In the typical organization, testing happens near the end of the release cycle. By that time, expectations about the delivery of the software have been set. Managers are rewarded for meeting commitments and making dates. As the testing progresses, the cost to the decision maker of missing the date escalates.   Loss aversion and the sunk cost fallacy kick in. It becomes almost impossible to choose not to deliver the software at least not without significant personal risk. Even significant delay has a cost. The inertia of a release date makes it really hard to miss. Its easier to just make the date and plan the maintenance release. And there are significantly fewer consequences.

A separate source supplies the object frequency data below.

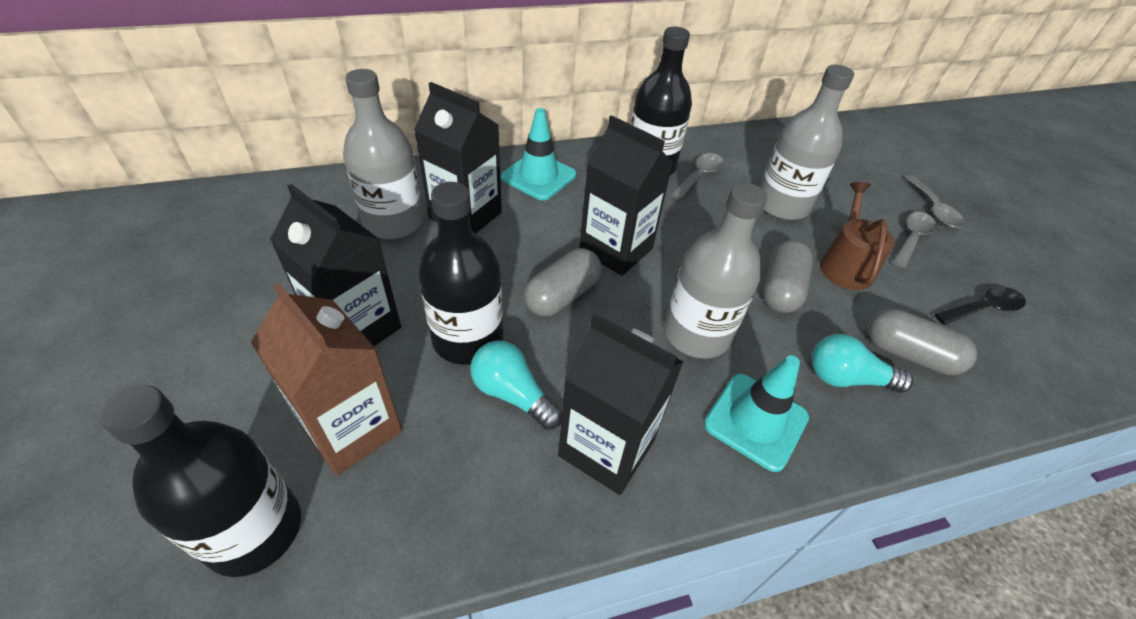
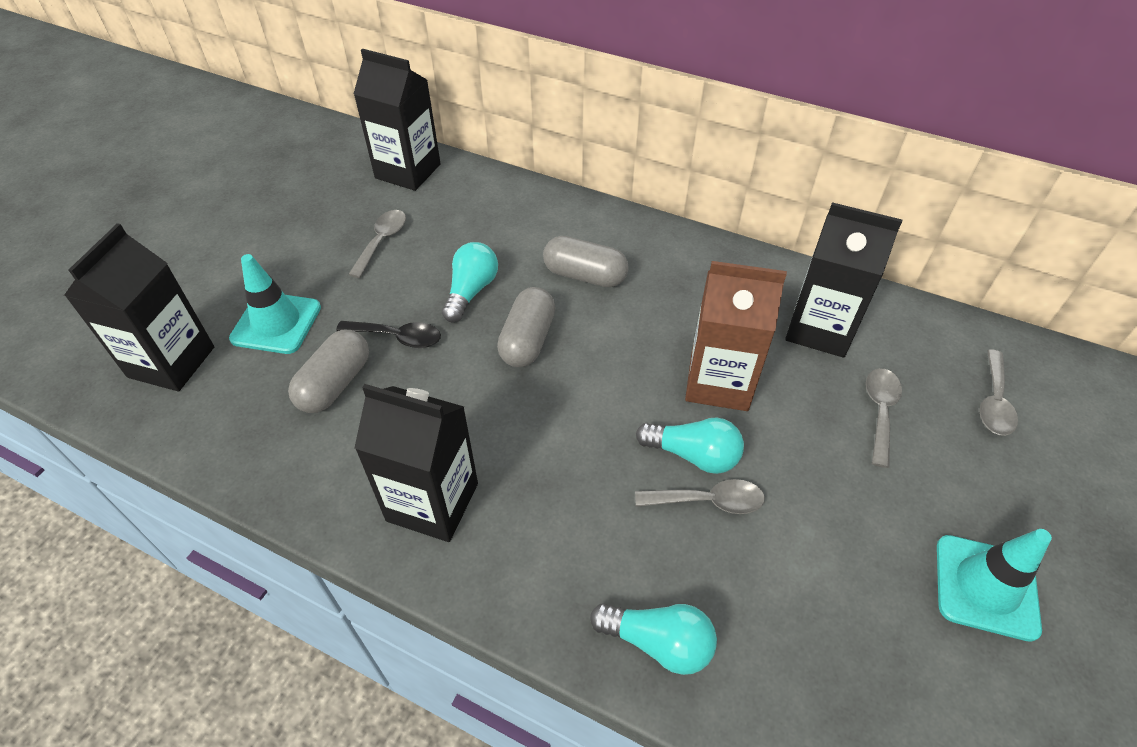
black bottle: 3 -> 0
brown watering can: 1 -> 0
grey bottle: 3 -> 0
grey spoon: 3 -> 4
turquoise light bulb: 2 -> 3

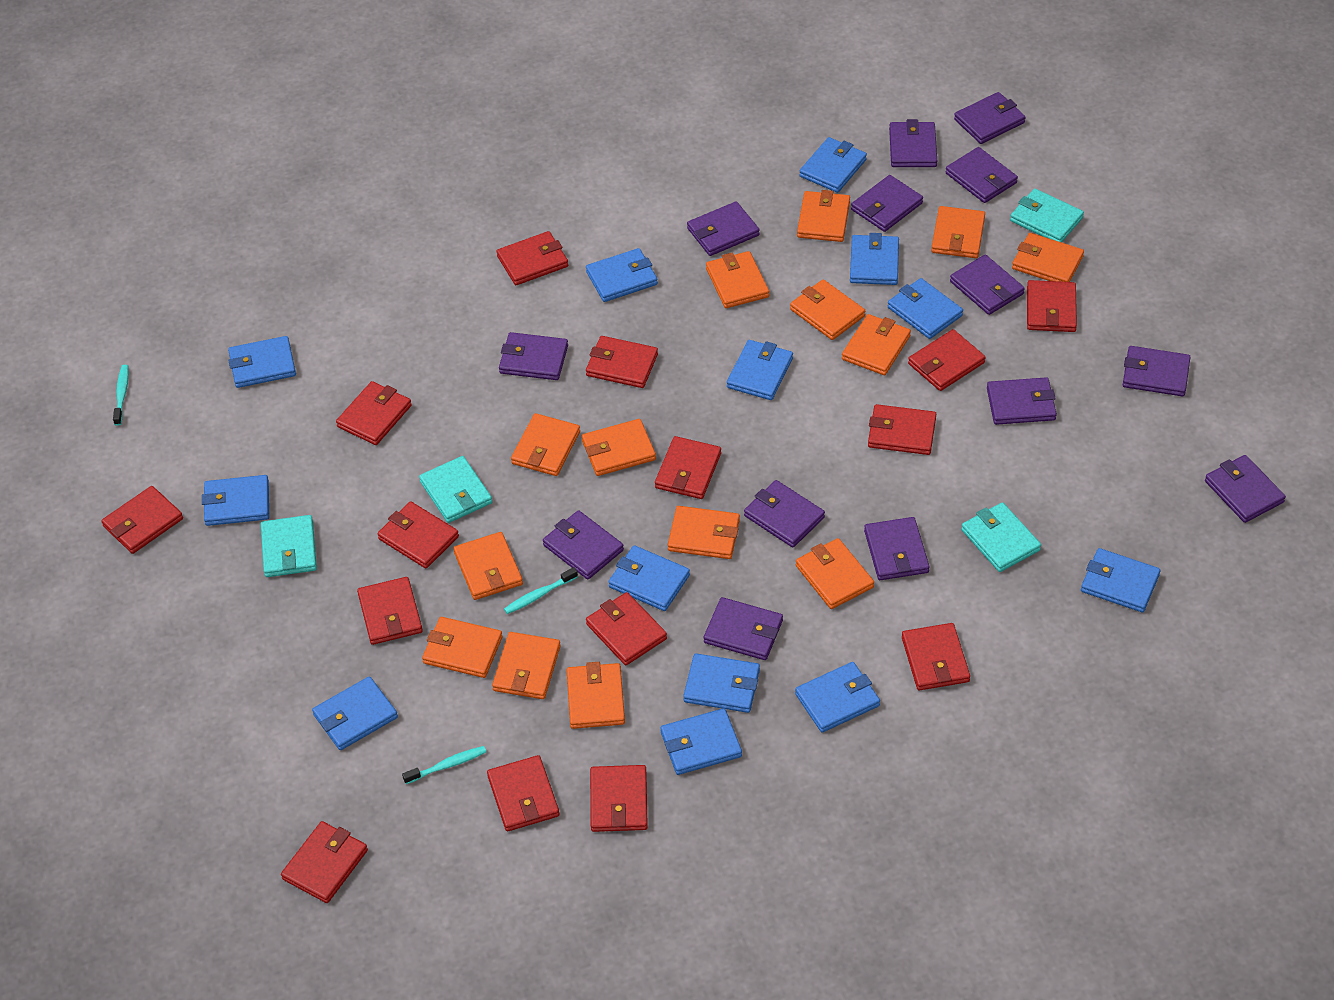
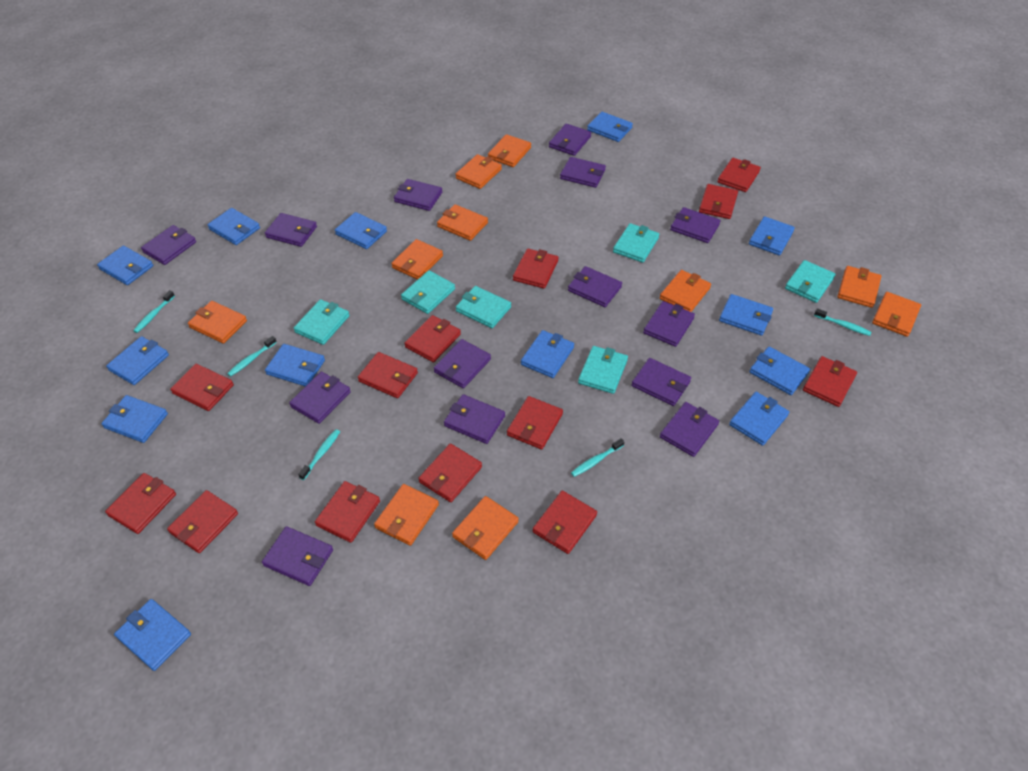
orange wallet: 14 -> 10
red wallet: 15 -> 13
turquoise toothbrush: 3 -> 5
turquoise wallet: 4 -> 6

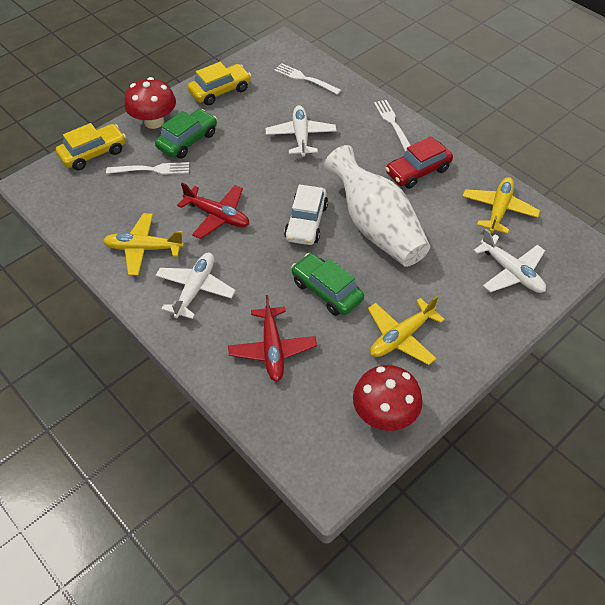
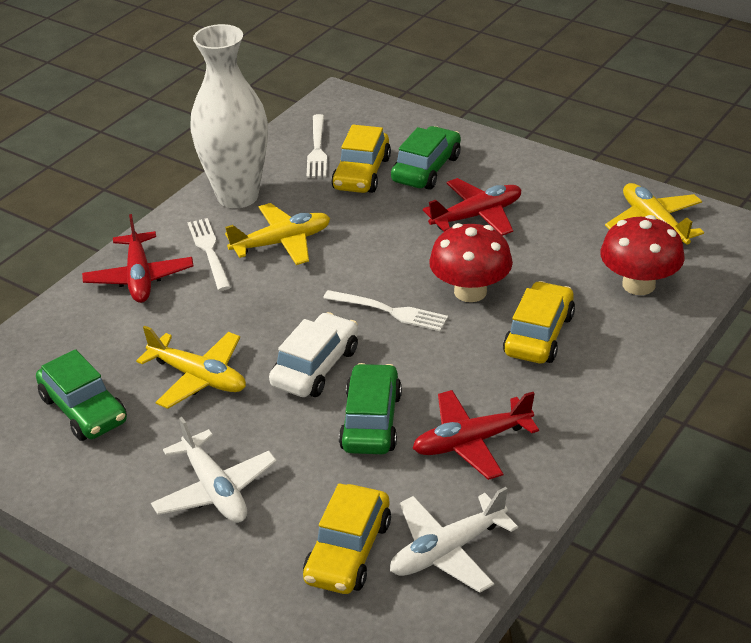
green car: 2 -> 3
red car: 1 -> 0
red plane: 2 -> 3
white plane: 3 -> 2
yellow car: 2 -> 3

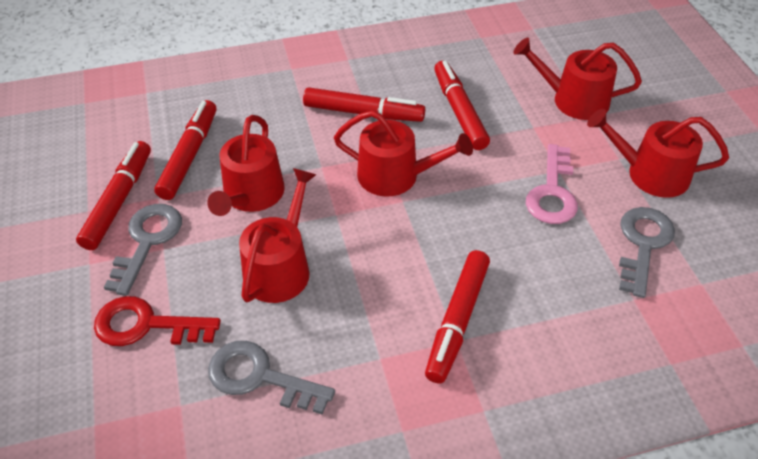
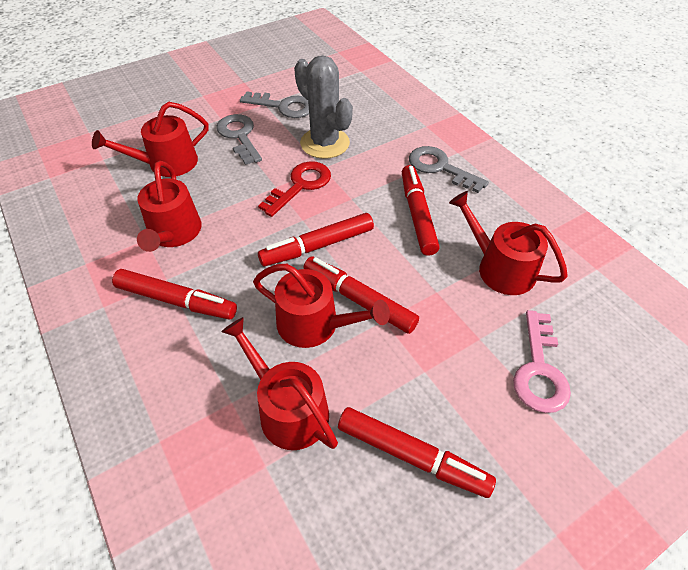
grey cactus: 0 -> 1

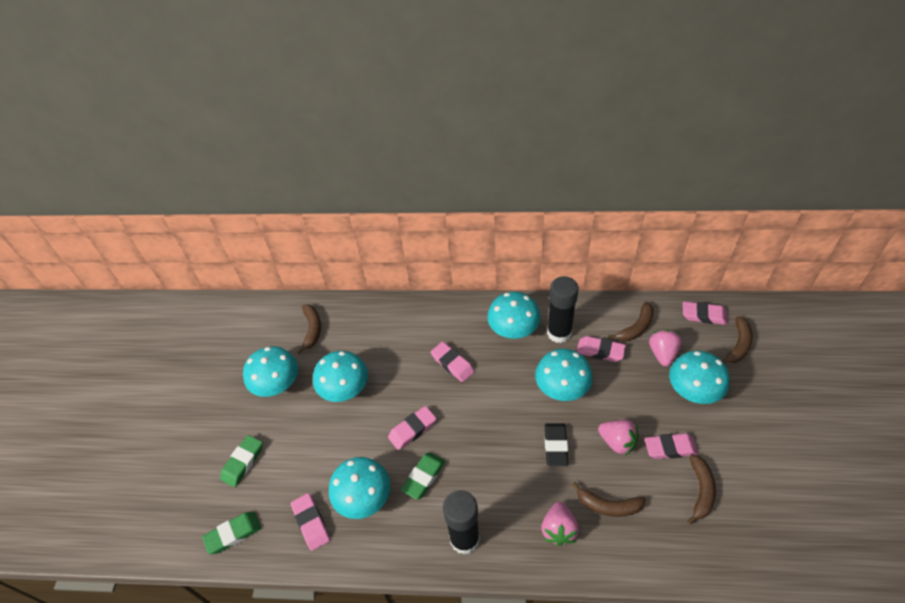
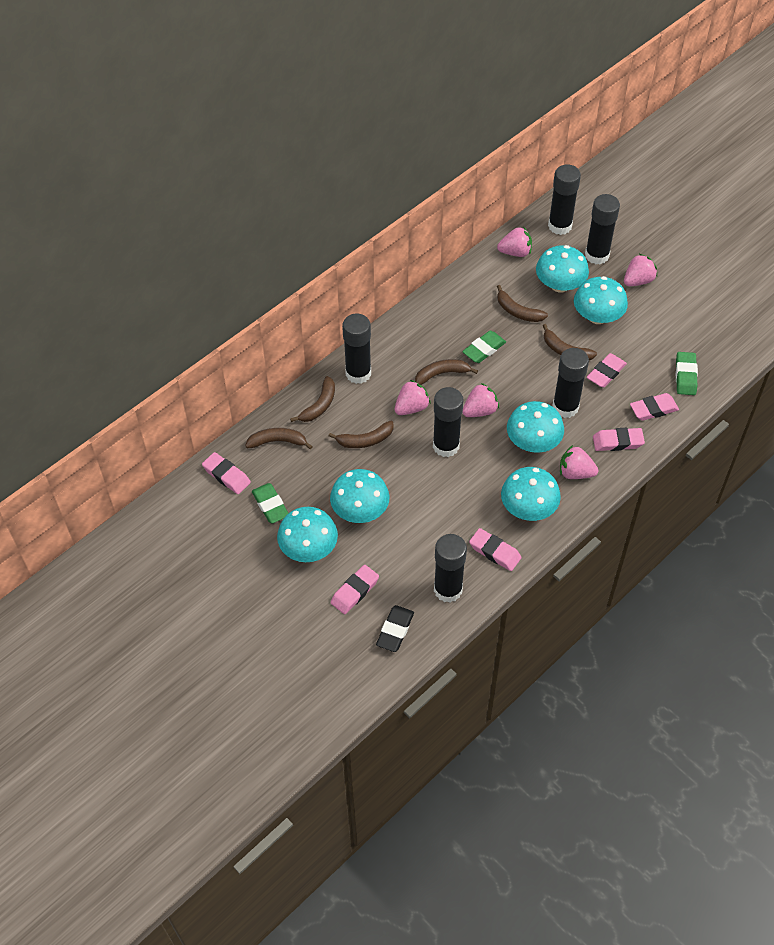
black glue stick: 2 -> 6
brown banana: 5 -> 6
pink strawberry: 3 -> 5

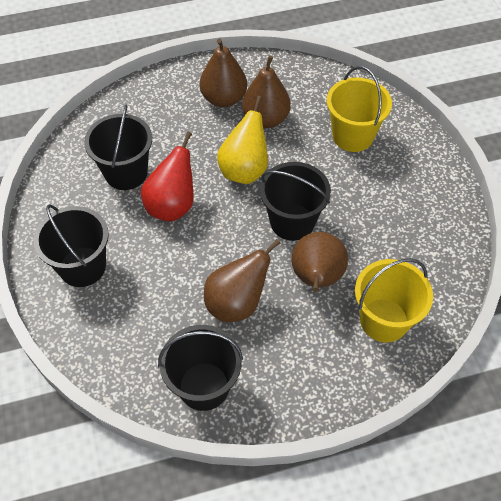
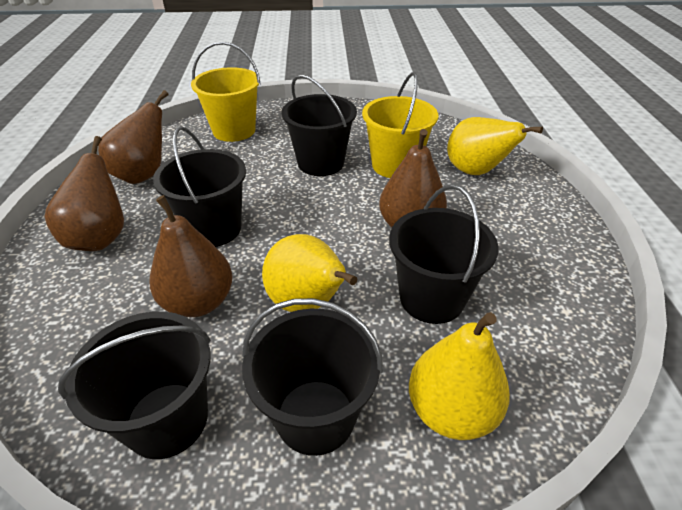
black bucket: 4 -> 5
red pear: 1 -> 0
yellow pear: 1 -> 3

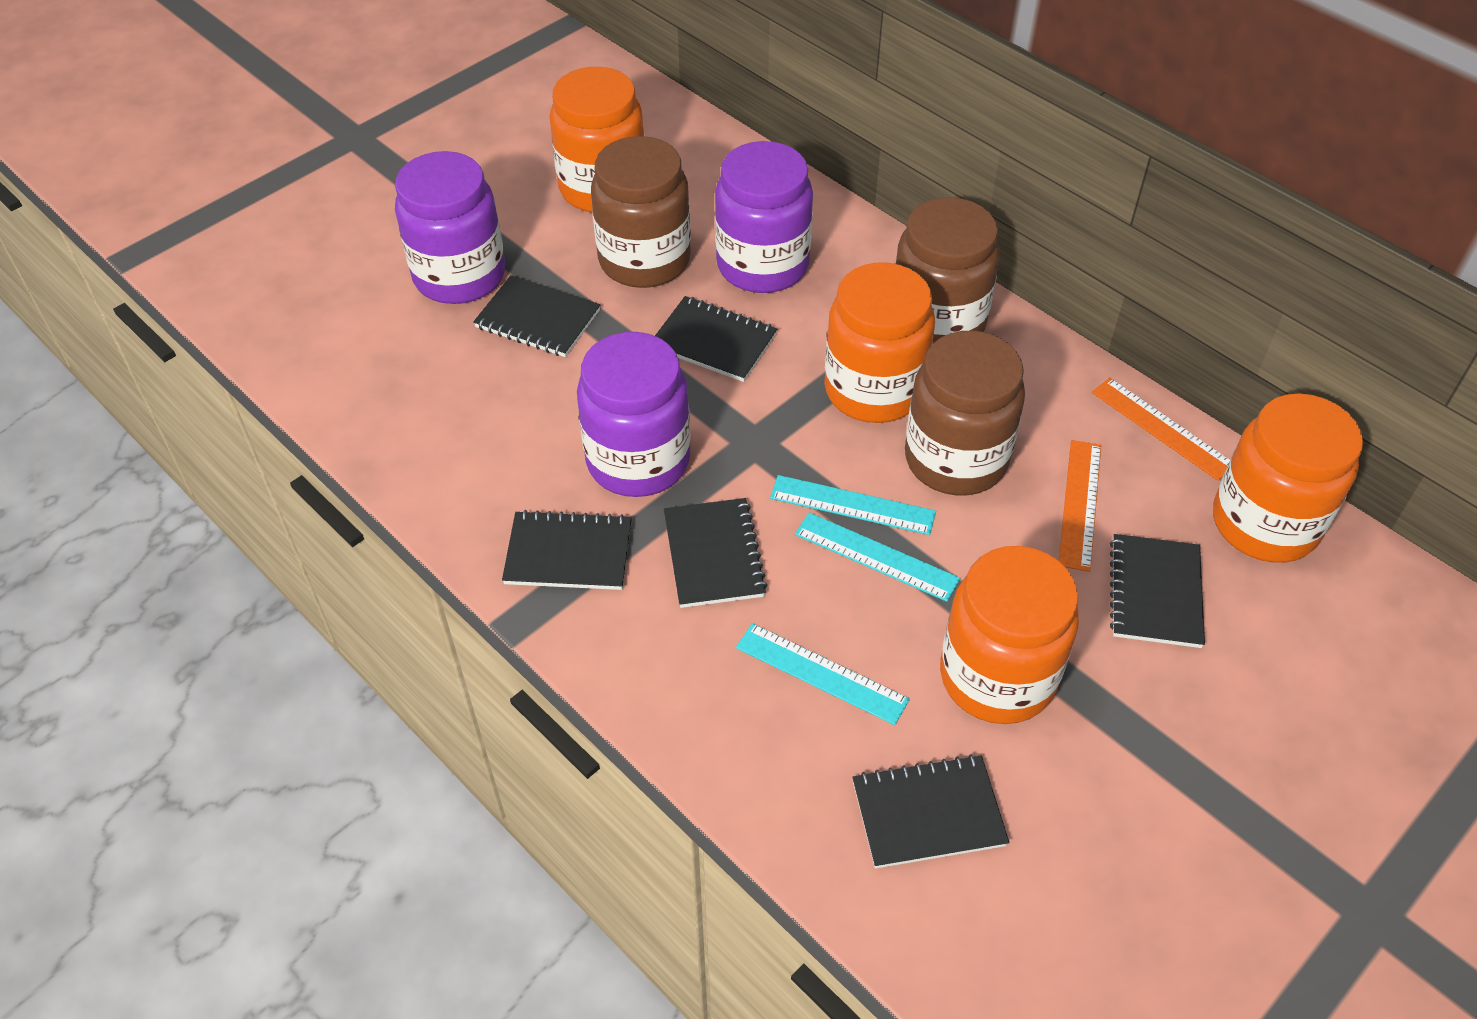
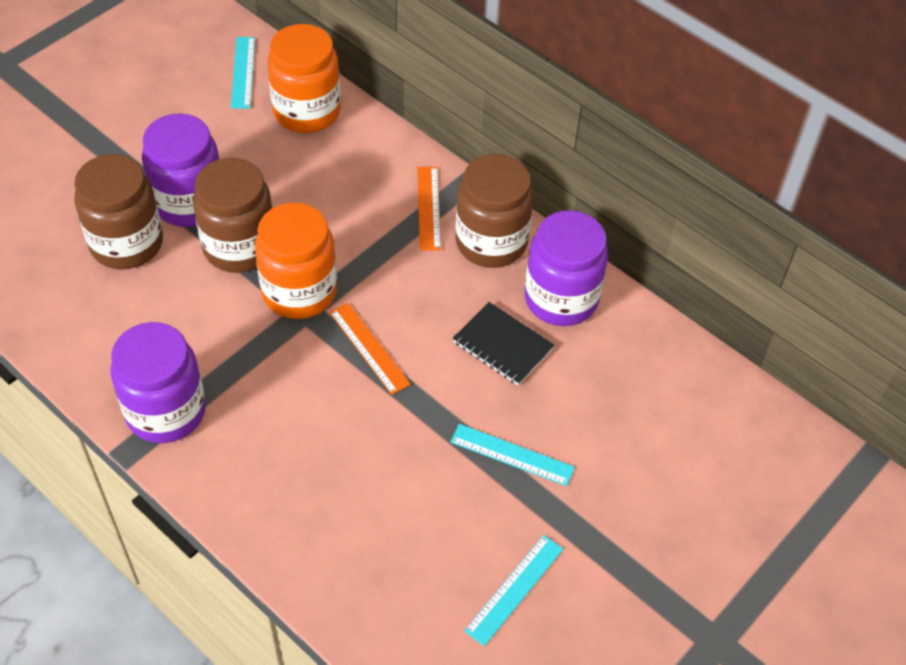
black notebook: 6 -> 1
orange jar: 4 -> 2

The whole notion that testing can tell you when software is ready to be released is flawed. It depends on software improving through the testing process and, as a result, being able to project when it will reach some level of quality that we can release.  However, software doesn’t really get better through the process of testing.  Buggy software never reaches an improved level of quality.  The question can’t be when software will reach the level of quality we want to release, but whether we are willing to release the software with the level of quality it has.

We could increase the value of the bugs we find by using them to improve how we develop software. That is usually how teams learn to develop good software. This is one of the key advantages of effective agile teams. It is my experience, however, that the quality of the software directly reflects the well-being of the team that creates it. Teams that create lots of bugs turn out to be the kinds of teams that are unable to learn from them.

In the final analysis, the value we get from finding bugs is limited. Teams that create good software get good value from the bugs they find by removing them and learning from them. But, since there are few bugs to be found, the cost of finding them is expensive and the value is limited. Teams that create buggy software face the opposite problem. Its easy (and cheap) to find bugs, but these kinds of teams are incapable of using them effectively. So the value is limited.


Spending more money on testing won't change that. If you want to deliver good software, you have to write good software. Yes, testers contribute to the quality of the software in more ways than just finding bugs. But, it turns out that finding bugs has only a limited impact on quality. If I asked you to invest in improving the quality of your software, you would almost certainly get better results by improving how you write the software not how you test it.


Tom Gilb calls testing "as a last, desperate attempt to assure quality." Viewed this way, we can reconcile why organizations both invest and under-invest in testing. We can set expectations that are appropriate and can be met. And we can develop ourselves and our profession to best meet those expectations.